Precision and recall analysis for different subcomplex prediction strategies, using the geometric index as match criterion (score > 0.2)
| Methods | #Predicted matches | #All_Predicted_comp | Precision | #Reference_matches | #All_Reference_comp | Recall | F-measure |
|---|---|---|---|---|---|---|---|
| Raw data | 78 | 263 | 0.30 | 65 | 214 | 0.30 | 0.52 |
| Dice-lcomm | 29 | 102 | 0.28 | 32 | 214 | 0.20 | 0.38 |
| PE-lcomm | 14 | 35 | 0.40 | 17 | 214 | 0.13 | 0.23 |
| SA-lcomm | 21 | 67 | 0.31 | 21 | 214 | 0.15 | 0.29 |
| Dice-OCG | 1 | 29 | 0.03 | 1 | 214 | 0.01 | 0.10 |
| Hart-OCG | 1 | 7 | 0.14 | 1 | 214 | 0.01 | 0.05 |
| PE-OCG | 3 | 34 | 0.09 | 4 | 214 | 0.03 | 0.16 |
| CACHET | 106 | 309 | 0.34 | 74 | 214 | 0.34 | 0.67 |
| TRIBAL | 14 | 18 | 0.78 | 8 | 214 | 0.07 | 0.12 |
For subcomplexes and the geometric criterion, CACHET is visibly the best performing method (higher F-measure). TRIBAL displays the best result in terms of precision but a very poor recall. The good performance of CACHET is mainly due to its comparatively higher recall.
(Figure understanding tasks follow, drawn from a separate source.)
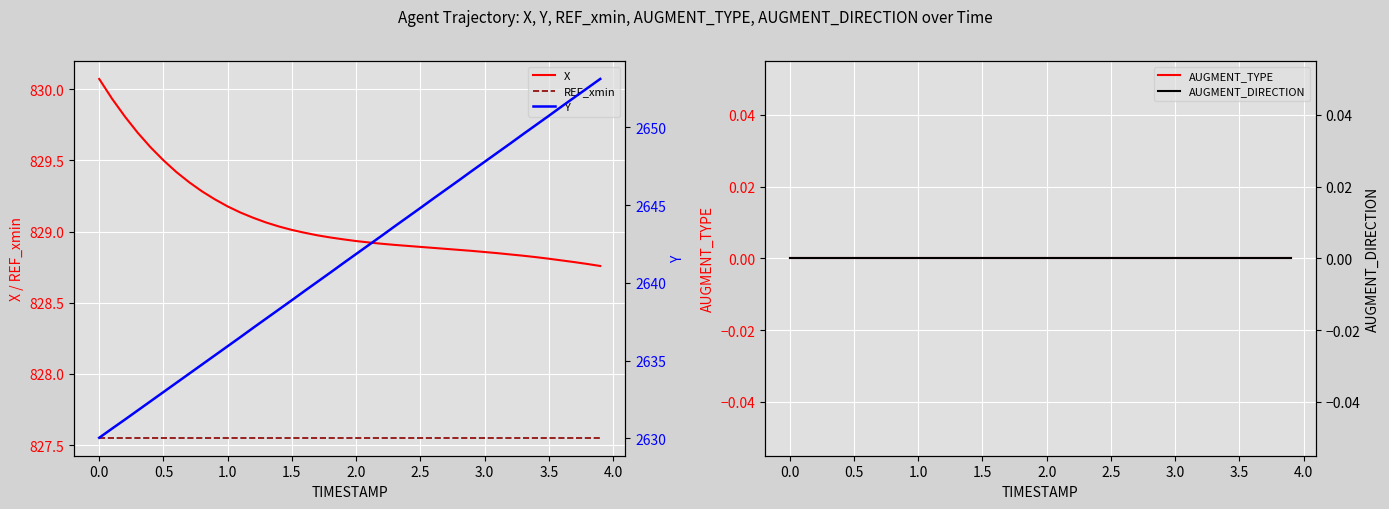

List the series in order of their peak value, highest first.

Y, X, REF_xmin, AUGMENT_TYPE, AUGMENT_DIRECTION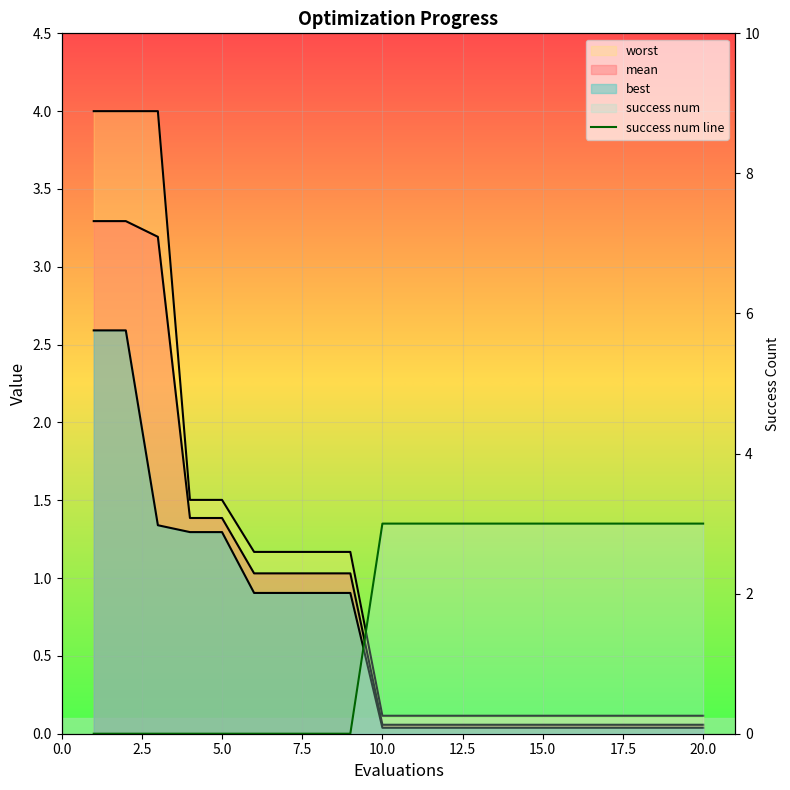

What is the difference between the maximum and minimum values?

3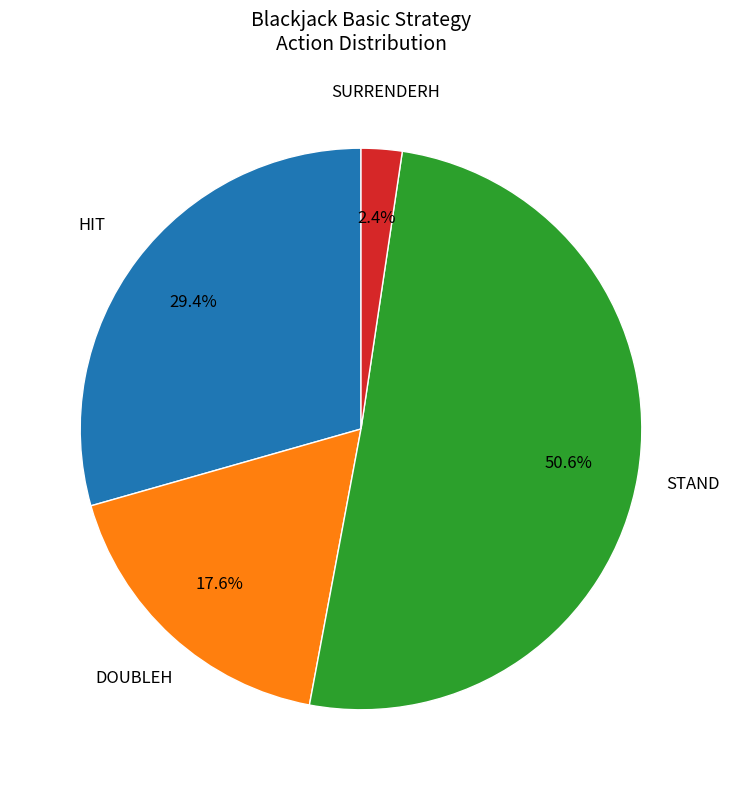

How many slices are in this pie chart?

4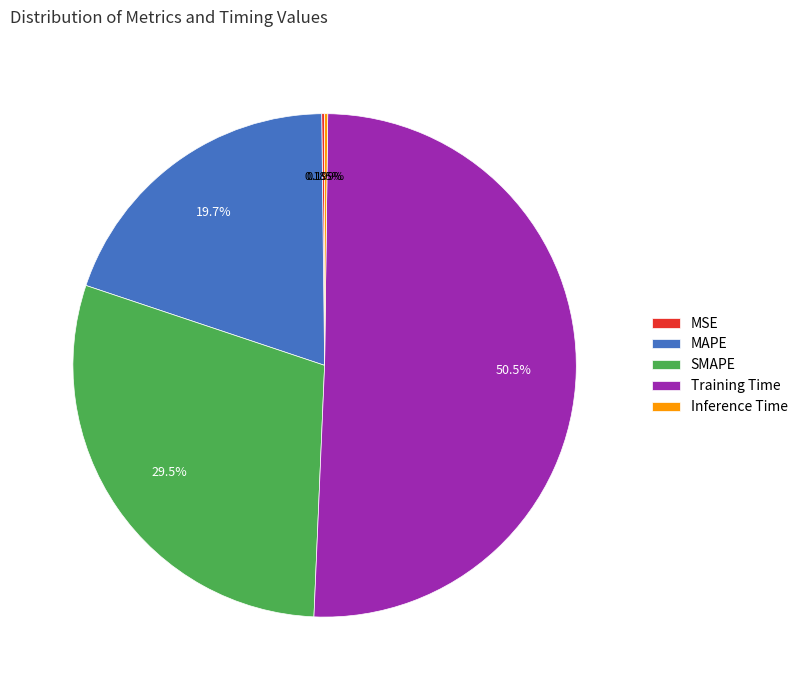

Does MAPE represent more than half of the total?

No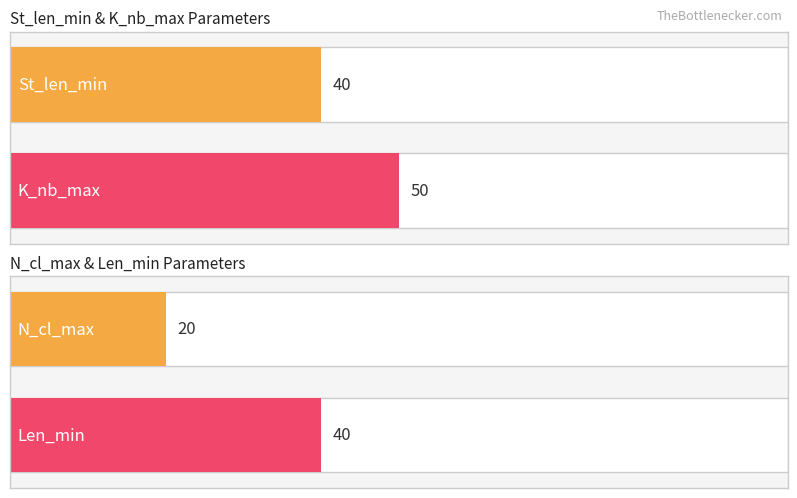

Is the value of K_nb_max at Mode greater than the value of Len_min at Median?

Yes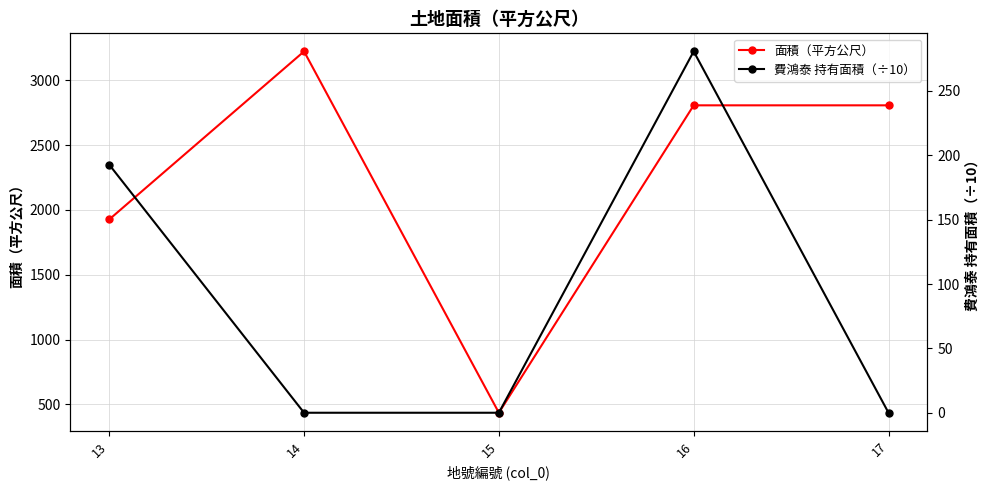

Which category has the lowest value across all series?

14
Figure 2Number and percentage of validated predicted subcomplexes using TRIBAL and six other methods.
TRIBAL outperforms CACHET and all combinations of scoring strategies and overlapping clustering methods, for a meet-min equal to 1.0, that is, in terms of perfect containment of a subcomplex by a reference complex. This aplies to both (a) the number of validated subcomplexes and (b) the precision or percentage of validated subcomplexes.
Figure 3An example of similarity and containment metrics.
The Jaccard and Geometric indexes are able to measure the similarity between two sets. The higher Jaccard and Geometric indexes indicate that the two sets in (a) are more “similar” to each other than the two sets in (b). In opposition, the Meet-min is a better measure of containment. The higher meet-min index shows that the two sets in (b) are a perfect set and subset, while the two sets in (a) are only overlapping. The scores show that case (a) is an example of a good similarity with a not so good containment, while (b) is an example of a good containment with a poor similarity.